Objective: We examined the reach and impact of five decision aids (DAs) routinely distributed to breast cancer patients as part of a shared decision making demonstration project.
Methods: From 2005 to 2008, we surveyed patients' change in knowledge and decisional conflict (DC) before and after their review of DAs. Using bivariate tests, we identified significant predictors of change in knowledge or decisional conflict and entered significant predictors into a multivariate regression model.
Results: We distributed 1553 DAs to 1098 patients and received 549 completed surveys. The DAs were associated with increased knowledge and decreased DC. For knowledge, significant predictors of above-average change included: lower baseline knowledge and viewing the surgery decision aid.

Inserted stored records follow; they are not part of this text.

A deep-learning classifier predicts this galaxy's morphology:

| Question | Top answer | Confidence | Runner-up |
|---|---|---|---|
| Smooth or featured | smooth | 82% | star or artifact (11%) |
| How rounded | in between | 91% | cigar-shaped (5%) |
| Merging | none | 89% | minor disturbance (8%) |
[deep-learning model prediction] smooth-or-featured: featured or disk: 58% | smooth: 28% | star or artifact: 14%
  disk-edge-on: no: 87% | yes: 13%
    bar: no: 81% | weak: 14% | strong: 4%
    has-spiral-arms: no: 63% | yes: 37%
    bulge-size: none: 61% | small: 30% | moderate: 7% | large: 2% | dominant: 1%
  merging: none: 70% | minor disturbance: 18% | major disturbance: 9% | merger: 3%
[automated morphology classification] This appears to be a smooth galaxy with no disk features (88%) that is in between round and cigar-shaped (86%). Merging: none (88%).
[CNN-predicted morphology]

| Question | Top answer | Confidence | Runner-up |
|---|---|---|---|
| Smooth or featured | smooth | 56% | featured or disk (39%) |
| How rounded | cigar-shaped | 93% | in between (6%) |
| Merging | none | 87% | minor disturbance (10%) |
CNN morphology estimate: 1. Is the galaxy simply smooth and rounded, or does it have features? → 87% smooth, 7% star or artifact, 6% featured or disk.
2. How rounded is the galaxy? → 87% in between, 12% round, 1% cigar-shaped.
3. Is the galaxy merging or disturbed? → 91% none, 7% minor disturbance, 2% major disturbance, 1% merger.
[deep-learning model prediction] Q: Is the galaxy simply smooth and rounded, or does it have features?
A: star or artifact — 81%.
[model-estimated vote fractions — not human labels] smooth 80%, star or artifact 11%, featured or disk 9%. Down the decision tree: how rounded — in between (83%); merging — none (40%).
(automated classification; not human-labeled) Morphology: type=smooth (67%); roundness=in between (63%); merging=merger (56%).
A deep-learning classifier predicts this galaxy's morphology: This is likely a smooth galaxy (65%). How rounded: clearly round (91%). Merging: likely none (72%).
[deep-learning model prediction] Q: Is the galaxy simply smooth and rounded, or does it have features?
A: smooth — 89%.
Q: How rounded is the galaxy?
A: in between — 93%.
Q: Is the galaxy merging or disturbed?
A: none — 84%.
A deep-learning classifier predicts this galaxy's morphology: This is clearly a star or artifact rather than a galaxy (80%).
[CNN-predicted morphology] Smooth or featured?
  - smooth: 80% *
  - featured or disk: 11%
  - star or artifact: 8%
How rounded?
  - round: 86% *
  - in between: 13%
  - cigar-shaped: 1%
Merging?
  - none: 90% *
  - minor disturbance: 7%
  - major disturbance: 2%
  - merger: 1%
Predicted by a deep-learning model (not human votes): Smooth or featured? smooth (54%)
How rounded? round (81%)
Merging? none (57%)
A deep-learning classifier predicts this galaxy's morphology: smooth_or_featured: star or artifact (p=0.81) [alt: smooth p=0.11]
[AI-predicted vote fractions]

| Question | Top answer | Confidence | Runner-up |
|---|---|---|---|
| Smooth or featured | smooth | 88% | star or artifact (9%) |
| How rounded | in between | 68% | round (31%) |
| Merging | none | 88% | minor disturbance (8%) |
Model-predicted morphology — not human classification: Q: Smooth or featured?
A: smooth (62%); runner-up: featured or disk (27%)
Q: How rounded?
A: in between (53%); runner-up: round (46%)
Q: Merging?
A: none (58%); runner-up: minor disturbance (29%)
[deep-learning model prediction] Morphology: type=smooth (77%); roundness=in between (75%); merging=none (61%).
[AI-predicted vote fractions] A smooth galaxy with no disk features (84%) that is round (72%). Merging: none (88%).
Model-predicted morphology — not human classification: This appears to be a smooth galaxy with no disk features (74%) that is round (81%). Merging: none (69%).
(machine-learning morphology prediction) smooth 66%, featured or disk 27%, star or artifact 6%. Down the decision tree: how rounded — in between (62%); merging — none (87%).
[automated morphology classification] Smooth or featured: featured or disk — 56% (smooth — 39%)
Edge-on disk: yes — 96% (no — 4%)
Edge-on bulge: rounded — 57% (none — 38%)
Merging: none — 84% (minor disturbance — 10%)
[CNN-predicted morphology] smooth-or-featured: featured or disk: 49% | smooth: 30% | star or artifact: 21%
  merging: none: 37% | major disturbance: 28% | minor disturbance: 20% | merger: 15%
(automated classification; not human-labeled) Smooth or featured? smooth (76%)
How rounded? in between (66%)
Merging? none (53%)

For decisional conflict, significant predictors of above-average change included: higher decisional conflict; viewing any of the early-stage cancer DAs; and Hispanic ethnicity.
Conclusions: DAs used in routine care were associated with significant knowledge gains and reductions in decisional conflict. Some subsets of patients (those reporting low baseline knowledge, high DC, or Hispanic ethnicity) may benefit more than others.
Practice implications: Breast cancer patients benefit overall from routine distribution of DAs. Our exploratory findings may be useful in generating hypotheses to identify target populations who would most benefit from reviewing DAs.